Bill Roeschlein
Management
Yes. Certainly. So in general, we look to keep the cash OpEx, which is looking at the OpEx and taking out the EBITDA adjustments, stock-based comp, and amortization, depreciation to come up with an OpEx number that is sub $10 million. In this past quarter, it was around a little bit less than $9.5 million. There is going to be a little bit of lumpiness with Q1 where we have the annual audit and expenses related to that, and then we have some ebbs and flows as it relates to some litigation expense. But we believe that after Q1, we are able to take the OpEx further down somewhat, and with some assistance with the OpEx being lower, along with kind of not having the continual drag of reserving inventory, which if you recall in Q1, Q3, and Q4, we had reserves. And so for primarily for the Go ESS solutions product, absent that, our margins were, you know, mid-thirties to Q4 was actually 40%. So taking that forward, our outlook for breakeven EBITDA is more like $25 to $28 million at that mid-thirty to high-thirty percent gross margin range. And our guidance of $85 million to $100 million is, you know, 8.5% to 15.5% sequential growth, which is fairly consistent with what we've delivered thus far.
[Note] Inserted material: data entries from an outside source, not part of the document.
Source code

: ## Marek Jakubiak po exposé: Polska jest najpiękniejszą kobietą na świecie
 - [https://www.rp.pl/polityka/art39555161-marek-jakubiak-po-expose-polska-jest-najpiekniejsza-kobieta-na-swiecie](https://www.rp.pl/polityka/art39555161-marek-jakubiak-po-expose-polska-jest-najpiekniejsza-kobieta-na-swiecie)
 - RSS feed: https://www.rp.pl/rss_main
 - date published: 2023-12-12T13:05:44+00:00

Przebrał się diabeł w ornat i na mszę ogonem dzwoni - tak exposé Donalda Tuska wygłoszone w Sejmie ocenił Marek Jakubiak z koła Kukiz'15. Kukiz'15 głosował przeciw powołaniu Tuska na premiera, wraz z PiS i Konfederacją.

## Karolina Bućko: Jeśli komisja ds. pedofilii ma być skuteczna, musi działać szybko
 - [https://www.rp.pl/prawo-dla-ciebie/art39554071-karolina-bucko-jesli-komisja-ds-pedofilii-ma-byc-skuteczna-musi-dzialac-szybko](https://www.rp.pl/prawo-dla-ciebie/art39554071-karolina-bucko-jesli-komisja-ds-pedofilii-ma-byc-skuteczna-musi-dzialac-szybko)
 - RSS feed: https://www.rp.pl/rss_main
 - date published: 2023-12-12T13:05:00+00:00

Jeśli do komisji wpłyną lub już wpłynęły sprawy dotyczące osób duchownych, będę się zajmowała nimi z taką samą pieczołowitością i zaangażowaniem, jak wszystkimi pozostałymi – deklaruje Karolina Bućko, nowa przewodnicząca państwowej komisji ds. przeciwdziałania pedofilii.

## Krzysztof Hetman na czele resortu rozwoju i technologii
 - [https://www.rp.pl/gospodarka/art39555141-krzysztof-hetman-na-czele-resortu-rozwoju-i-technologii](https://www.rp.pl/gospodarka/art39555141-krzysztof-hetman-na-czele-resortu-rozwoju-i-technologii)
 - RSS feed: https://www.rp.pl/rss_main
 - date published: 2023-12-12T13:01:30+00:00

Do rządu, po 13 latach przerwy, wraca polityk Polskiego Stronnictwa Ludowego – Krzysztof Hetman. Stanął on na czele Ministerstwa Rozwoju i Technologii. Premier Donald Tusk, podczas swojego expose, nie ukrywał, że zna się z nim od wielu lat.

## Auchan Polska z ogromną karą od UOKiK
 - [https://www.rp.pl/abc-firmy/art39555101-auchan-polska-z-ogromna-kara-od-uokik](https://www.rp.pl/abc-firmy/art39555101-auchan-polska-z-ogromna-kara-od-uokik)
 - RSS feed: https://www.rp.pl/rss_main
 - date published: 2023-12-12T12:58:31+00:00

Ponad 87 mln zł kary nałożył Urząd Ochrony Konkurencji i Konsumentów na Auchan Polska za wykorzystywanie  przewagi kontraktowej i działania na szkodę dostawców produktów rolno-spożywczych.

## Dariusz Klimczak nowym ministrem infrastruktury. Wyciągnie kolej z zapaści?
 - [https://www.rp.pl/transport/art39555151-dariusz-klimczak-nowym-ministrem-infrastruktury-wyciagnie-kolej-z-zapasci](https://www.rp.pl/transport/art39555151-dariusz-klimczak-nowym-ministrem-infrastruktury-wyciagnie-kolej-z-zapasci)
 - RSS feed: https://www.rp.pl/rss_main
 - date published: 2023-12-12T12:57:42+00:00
If you recall, Q2 is about 30%, Q3, 12%, Q4 21.3%, and so within that range, we expect second-half profitability on an adjusted EBITDA basis, and you can see that at the low end $85 million, that would suggest somewhere more like late Q3, Q4, but the high end, that could be Q2, Q3. If you want to take the midpoint of the guidance, we would still expect to see EBITDA profitability in the second half, Q3 to be specific, it would be based on our business model going forward, which is $25 to $28 million with mid-thirties margins, and that's what we're tracking to and that's also what we've been delivering in these past two quarters.